目的 鉴于奥沙利铂相关的累积神经毒性,如果辅助治疗时间更短且同样有效,对患者和医疗保健系统将更为有利。
方法 Three or Six Colon Adjuvant 试验是一项开放标签、III 期、多中心、非劣效性试验,将高危 II 期或 III 期结肠癌患者随机分配接受 3 个月或 6 个月的 FOLFOX(氟尿嘧啶、亚叶酸钙和奥沙利铂)或 CAPOX(卡培他滨加奥沙利铂)治疗。主要终点是无复发生存。
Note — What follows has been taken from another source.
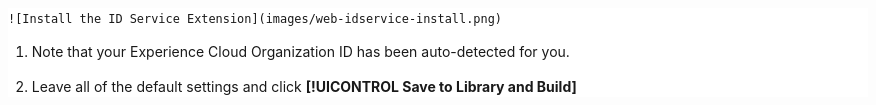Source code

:     ![Install the ID Service Extension](images/web-idservice-install.png)

1. Note that your Experience Cloud Organization ID has been auto-detected for you.

1. Leave all of the default settings and click **[!UICONTROL Save to Library and Build]**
结果 该试验从 130 个意大利站点招募了 3759 名患者,其中 64%接受 FOLFOX 治疗,36%接受 CAPOX 治疗。三分之二的患者为 III 期。中位随访时间为 62 个月,观察到 772 例复发或死亡。3 个月与 6 个月的复发/死亡风险比为 1.14(95%CI,0.99 至 1.32;P[非劣效性] =.514),且 CI 超过了 1.20 的非劣效性界限。然而,3 年 RFS 的绝对差异为 1.9%(95%CI,-0.7%至 4.4%)。出乎意料的是,虽然 III 期(HR,1.07;95%CI,0.91 至 1.26)和 CAPOX 治疗患者(HR,0.98;95%CI,0.77 至 1.26)的 RFS 曲线相似,但 II 期和 FOLFOX 治疗患者的 RFS 曲线却不同,其 HR 分别为 1.41(95%CI,1.05 至 1.89)和 1.23(95%CI,1.03 至 1.46),这表明 6 个月的治疗更有利。
结论 Three or Six Colon Adjuvant 试验未能正式证明 3 个月与 6 个月治疗在预先设定的 20%相对增加的边界内具有非劣效性。结果取决于辅助治疗方案和风险。对于 CAPOX,3 个月与 6 个月一样有效;对于 FOLFOX,6 个月的治疗额外增加了获益。出乎意料的是,低危患者比高危人群从 6 个月的治疗中获益更多。治疗方案和持续时间的选择应取决于患者特征,并与更长治疗时间的额外毒性相平衡。